┏━━

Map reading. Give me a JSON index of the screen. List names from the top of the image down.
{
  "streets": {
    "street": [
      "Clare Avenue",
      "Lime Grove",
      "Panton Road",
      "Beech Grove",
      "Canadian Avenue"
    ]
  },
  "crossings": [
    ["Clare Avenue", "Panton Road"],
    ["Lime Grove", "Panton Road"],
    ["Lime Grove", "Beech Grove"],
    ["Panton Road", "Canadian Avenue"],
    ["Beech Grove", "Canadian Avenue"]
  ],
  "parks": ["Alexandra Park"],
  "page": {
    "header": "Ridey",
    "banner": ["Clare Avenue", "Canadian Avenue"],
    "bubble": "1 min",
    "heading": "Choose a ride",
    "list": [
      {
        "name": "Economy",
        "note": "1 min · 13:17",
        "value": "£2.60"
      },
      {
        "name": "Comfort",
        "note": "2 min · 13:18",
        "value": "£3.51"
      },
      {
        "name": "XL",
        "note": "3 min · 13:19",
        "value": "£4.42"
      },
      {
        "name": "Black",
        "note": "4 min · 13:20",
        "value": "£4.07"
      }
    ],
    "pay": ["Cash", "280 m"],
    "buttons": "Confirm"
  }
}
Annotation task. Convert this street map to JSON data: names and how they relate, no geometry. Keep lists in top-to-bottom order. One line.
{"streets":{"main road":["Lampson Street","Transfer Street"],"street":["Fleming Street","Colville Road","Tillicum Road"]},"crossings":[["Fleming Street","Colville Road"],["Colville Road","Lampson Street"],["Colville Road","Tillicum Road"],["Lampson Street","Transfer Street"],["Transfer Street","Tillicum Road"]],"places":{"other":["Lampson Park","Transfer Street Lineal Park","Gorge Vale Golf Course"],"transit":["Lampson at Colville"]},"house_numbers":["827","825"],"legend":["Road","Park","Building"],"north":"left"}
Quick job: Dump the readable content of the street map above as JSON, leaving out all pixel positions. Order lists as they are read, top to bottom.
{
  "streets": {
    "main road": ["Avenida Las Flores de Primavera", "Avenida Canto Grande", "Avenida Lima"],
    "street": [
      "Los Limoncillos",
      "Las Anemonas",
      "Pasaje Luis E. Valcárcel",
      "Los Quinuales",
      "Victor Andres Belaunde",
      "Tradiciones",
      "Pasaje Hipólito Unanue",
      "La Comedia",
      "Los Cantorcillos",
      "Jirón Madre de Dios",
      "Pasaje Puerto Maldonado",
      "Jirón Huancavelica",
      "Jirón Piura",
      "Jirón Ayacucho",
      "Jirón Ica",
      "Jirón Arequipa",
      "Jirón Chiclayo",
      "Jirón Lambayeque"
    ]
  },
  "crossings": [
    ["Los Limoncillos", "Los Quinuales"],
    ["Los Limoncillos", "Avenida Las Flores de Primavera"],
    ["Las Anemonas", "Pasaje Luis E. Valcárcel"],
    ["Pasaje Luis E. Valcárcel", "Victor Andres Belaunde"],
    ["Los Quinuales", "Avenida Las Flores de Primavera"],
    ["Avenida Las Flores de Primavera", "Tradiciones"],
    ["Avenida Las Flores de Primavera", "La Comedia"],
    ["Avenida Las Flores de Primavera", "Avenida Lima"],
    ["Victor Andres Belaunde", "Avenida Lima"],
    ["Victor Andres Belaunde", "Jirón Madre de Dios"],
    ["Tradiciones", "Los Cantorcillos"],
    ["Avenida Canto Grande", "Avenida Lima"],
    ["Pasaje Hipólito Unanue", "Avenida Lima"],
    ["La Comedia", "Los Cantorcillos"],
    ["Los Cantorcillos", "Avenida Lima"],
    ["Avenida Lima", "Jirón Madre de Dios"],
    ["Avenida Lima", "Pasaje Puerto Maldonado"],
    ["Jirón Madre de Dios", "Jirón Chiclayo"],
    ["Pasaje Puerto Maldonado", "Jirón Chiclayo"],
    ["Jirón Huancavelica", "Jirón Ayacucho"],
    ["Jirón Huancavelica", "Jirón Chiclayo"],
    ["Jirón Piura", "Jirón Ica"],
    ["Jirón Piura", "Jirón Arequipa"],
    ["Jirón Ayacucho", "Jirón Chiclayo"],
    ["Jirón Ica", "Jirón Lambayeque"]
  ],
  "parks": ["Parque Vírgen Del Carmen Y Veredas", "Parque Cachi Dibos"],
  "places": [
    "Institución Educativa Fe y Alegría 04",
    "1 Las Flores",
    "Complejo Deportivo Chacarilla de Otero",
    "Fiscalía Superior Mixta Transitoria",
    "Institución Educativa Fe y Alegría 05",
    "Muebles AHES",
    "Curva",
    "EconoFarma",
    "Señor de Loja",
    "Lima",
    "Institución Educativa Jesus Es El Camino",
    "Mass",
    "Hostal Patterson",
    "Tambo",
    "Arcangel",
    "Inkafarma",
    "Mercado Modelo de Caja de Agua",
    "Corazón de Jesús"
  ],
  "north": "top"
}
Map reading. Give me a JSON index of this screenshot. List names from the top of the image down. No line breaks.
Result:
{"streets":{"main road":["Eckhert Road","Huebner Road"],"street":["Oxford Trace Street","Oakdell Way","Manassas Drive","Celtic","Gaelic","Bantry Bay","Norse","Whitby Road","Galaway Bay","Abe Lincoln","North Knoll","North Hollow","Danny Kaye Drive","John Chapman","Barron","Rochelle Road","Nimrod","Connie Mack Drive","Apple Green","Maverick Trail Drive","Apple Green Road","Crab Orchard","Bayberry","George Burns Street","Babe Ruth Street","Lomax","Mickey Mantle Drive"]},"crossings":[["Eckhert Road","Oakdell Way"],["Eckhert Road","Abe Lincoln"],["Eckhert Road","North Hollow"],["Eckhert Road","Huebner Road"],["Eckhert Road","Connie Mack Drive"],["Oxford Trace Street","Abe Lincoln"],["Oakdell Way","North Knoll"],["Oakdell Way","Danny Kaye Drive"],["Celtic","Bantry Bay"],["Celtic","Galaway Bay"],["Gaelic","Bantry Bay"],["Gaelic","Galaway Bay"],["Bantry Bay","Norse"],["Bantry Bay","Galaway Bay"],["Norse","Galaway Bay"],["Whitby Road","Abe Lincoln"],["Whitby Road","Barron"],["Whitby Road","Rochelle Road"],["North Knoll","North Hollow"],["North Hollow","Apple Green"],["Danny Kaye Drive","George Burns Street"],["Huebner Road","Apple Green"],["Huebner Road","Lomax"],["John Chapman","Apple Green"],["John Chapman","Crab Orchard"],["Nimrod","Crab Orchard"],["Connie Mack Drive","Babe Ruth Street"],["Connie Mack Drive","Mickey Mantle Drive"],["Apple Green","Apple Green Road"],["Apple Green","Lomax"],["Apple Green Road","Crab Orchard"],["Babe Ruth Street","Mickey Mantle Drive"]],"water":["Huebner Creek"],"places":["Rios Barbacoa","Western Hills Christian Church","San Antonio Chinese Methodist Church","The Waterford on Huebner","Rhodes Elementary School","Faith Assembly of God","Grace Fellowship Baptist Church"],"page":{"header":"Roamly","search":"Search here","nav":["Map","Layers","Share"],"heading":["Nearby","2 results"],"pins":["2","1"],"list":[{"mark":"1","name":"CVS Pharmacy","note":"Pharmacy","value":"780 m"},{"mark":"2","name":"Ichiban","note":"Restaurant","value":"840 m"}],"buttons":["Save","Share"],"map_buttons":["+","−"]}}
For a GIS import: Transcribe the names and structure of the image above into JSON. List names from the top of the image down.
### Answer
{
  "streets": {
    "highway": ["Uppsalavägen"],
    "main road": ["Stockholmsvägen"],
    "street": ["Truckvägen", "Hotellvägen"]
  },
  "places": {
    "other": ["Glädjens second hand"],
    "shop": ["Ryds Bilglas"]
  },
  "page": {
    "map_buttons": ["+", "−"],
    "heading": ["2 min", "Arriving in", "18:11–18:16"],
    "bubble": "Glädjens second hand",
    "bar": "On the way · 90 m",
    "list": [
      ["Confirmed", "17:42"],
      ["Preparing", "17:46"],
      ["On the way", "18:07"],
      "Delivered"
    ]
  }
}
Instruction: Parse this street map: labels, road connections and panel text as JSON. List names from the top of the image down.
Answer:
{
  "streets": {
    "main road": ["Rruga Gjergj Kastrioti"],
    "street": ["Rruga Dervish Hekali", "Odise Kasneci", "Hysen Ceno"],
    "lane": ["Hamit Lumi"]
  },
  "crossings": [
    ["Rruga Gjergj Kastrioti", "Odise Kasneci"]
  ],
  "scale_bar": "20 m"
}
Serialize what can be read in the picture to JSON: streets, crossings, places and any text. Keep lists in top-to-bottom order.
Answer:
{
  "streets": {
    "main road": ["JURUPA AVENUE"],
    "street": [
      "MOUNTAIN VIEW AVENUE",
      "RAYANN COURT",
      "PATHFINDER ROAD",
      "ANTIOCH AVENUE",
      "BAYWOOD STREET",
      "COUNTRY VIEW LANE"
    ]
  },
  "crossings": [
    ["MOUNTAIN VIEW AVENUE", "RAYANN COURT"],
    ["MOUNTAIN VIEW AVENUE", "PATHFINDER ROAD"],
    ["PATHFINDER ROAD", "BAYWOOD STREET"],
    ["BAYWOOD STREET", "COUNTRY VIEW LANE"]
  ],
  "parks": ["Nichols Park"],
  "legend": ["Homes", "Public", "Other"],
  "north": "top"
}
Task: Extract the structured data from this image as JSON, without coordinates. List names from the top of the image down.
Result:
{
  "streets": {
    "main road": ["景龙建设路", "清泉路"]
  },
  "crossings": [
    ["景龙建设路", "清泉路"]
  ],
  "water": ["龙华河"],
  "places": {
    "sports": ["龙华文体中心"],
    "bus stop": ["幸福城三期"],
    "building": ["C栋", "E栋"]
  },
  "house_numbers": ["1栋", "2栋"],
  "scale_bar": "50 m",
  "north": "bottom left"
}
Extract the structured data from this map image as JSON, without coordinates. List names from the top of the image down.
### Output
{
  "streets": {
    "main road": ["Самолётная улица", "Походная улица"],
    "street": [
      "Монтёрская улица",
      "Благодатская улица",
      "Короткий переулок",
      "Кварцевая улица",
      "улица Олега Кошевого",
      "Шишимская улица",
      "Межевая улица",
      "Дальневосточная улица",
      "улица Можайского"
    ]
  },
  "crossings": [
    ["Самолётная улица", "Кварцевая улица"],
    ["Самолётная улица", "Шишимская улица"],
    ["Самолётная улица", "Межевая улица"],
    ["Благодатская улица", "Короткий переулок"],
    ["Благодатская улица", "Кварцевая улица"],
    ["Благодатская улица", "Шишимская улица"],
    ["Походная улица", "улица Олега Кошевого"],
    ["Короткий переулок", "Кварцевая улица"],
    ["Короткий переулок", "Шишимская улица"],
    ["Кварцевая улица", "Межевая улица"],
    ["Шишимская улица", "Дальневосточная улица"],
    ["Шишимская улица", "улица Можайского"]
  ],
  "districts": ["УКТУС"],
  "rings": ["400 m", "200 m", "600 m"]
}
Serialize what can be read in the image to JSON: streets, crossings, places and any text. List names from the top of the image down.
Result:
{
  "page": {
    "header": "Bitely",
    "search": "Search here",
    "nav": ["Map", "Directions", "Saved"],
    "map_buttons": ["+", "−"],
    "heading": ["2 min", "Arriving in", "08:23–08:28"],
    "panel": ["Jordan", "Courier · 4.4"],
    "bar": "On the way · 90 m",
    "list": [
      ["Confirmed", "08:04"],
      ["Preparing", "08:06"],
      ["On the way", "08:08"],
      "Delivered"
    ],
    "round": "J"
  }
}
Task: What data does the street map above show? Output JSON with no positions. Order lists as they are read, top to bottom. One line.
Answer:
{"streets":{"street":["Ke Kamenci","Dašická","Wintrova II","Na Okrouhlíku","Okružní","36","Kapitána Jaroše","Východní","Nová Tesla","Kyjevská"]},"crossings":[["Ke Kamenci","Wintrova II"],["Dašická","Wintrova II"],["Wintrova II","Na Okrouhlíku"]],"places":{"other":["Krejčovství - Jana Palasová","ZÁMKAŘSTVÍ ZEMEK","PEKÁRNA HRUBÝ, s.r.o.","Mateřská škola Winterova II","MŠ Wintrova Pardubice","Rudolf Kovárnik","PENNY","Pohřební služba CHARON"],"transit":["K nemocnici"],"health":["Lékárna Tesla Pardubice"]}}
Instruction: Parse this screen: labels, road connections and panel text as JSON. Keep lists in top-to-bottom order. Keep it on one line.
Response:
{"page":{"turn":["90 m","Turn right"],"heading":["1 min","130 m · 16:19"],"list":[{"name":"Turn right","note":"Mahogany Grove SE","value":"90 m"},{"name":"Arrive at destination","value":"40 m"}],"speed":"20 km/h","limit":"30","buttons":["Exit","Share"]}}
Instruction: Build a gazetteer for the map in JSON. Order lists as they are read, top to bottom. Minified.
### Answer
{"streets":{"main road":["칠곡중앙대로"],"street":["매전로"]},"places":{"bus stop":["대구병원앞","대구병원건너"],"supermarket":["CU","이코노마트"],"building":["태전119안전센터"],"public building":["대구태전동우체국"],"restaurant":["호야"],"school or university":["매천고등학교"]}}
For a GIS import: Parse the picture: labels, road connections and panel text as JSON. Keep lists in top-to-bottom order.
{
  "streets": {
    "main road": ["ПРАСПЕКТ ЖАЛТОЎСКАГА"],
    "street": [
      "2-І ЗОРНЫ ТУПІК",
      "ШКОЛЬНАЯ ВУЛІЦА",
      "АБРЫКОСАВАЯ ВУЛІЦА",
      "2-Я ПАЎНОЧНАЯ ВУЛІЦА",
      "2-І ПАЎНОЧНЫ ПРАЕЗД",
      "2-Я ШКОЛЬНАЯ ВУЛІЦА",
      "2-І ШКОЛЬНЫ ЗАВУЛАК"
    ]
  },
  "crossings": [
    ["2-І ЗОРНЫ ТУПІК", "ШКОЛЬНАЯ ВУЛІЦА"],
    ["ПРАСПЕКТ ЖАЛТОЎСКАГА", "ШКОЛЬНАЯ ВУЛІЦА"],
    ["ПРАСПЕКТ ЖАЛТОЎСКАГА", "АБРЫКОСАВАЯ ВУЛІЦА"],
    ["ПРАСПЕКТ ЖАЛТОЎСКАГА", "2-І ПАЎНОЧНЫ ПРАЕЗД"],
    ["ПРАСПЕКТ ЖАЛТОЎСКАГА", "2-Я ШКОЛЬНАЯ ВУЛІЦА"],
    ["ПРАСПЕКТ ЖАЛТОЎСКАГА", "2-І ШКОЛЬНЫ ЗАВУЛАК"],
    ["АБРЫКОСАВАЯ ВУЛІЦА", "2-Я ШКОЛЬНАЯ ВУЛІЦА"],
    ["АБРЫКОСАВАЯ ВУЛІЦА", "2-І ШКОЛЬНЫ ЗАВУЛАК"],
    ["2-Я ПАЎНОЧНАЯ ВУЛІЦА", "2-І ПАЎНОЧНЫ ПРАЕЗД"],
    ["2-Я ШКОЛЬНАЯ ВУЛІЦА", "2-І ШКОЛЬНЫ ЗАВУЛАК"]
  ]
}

┗━━

• **YOUR TASK**: When a line in the data contains the string "Output", copy that line.

• **EXERCISE RESULT**:
### Output
Task: What data does the street map above show? Output JSON with no positions. Order lists as they are read, top to bottom. One line.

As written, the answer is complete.